# Cheap int'l shipping from NY to Greece?



## tortuga76 (Sep 30, 2010)

Hello again - now I have a logistical question - I have about 5 moving boxes worth of stuff I want to send over to Greece, but going via UPS or the US post office is ridiculously expensive. I had heard I could probably send it by boat for a lot less (I don't care how long it takes to get to Greece). Does anyone have any info. on a shipping co. they know of that ships out of NY? Thanks!lane:


----------



## expat914 (Oct 9, 2009)

Hermes International Movers. We used this company when we moved from NY to Greece, but we shipped our entire house in a container. They gave me the best quote and were extremely helpful. Google them and ask them about shipping your boxes. I'm sure they will be more than helpful.


----------



## theresoon (Apr 11, 2008)

tortuga76 said:


> Hello again - now I have a logistical question - I have about 5 moving boxes worth of stuff I want to send over to Greece, but going via UPS or the US post office is ridiculously expensive. I had heard I could probably send it by boat for a lot less (I don't care how long it takes to get to Greece). Does anyone have any info. on a shipping co. they know of that ships out of NY? Thanks!lane:


DON'T use Argo (the one from Brooklyn that keeps advertising on Greek tv and radio). They are such a rip off. We paid them before our staff left then they wouldn't get us our container unless I paid an additional 3,000 euro. this was only part of the mess.

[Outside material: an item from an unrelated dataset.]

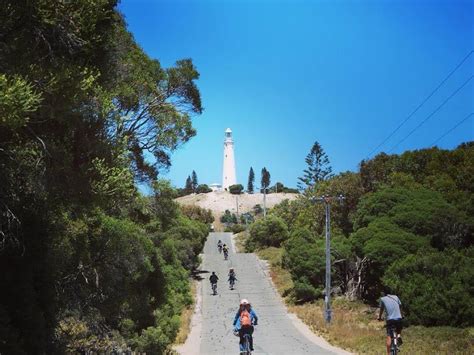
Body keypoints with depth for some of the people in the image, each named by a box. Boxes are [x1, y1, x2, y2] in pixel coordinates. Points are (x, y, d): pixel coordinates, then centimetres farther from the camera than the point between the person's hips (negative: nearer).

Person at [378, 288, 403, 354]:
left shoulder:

We later used Hermes and were happy with them. Much more professional. They are in Astoria but I know remember exactly where.


----------



## tortuga76 (Sep 30, 2010)

Yes, thank you - I got a quote from Argo and was very unhappy with it. Then I talked to Hermes and they seemed much more reasonable and I asked a million questions and got everything in writing and I think, fingers crossed, it will work out. Thanks to everyone for the info.!

-banana



theresoon said:


> DON'T use Argo (the one from Brooklyn that keeps advertising on Greek tv and radio). They are such a rip off. We paid them before our staff left then they wouldn't get us our container unless I paid an additional 3,000 euro. this was only part of the mess.
> 
> We later used Hermes and were happy with them. Much more professional. They are in Astoria but I know remember exactly where.


----------



## expat914 (Oct 9, 2009)

tortuga76 said:


> Yes, thank you - I got a quote from Argo and was very unhappy with it. Then I talked to Hermes and they seemed much more reasonable and I asked a million questions and got everything in writing and I think, fingers crossed, it will work out. Thanks to everyone for the info.!
> 
> -banana


If you go with Hermes, I think you will be very happy. Nina was the representative I spoke with each and everytime. She was more than helpful and put everything in writing via email. Good luck!


----------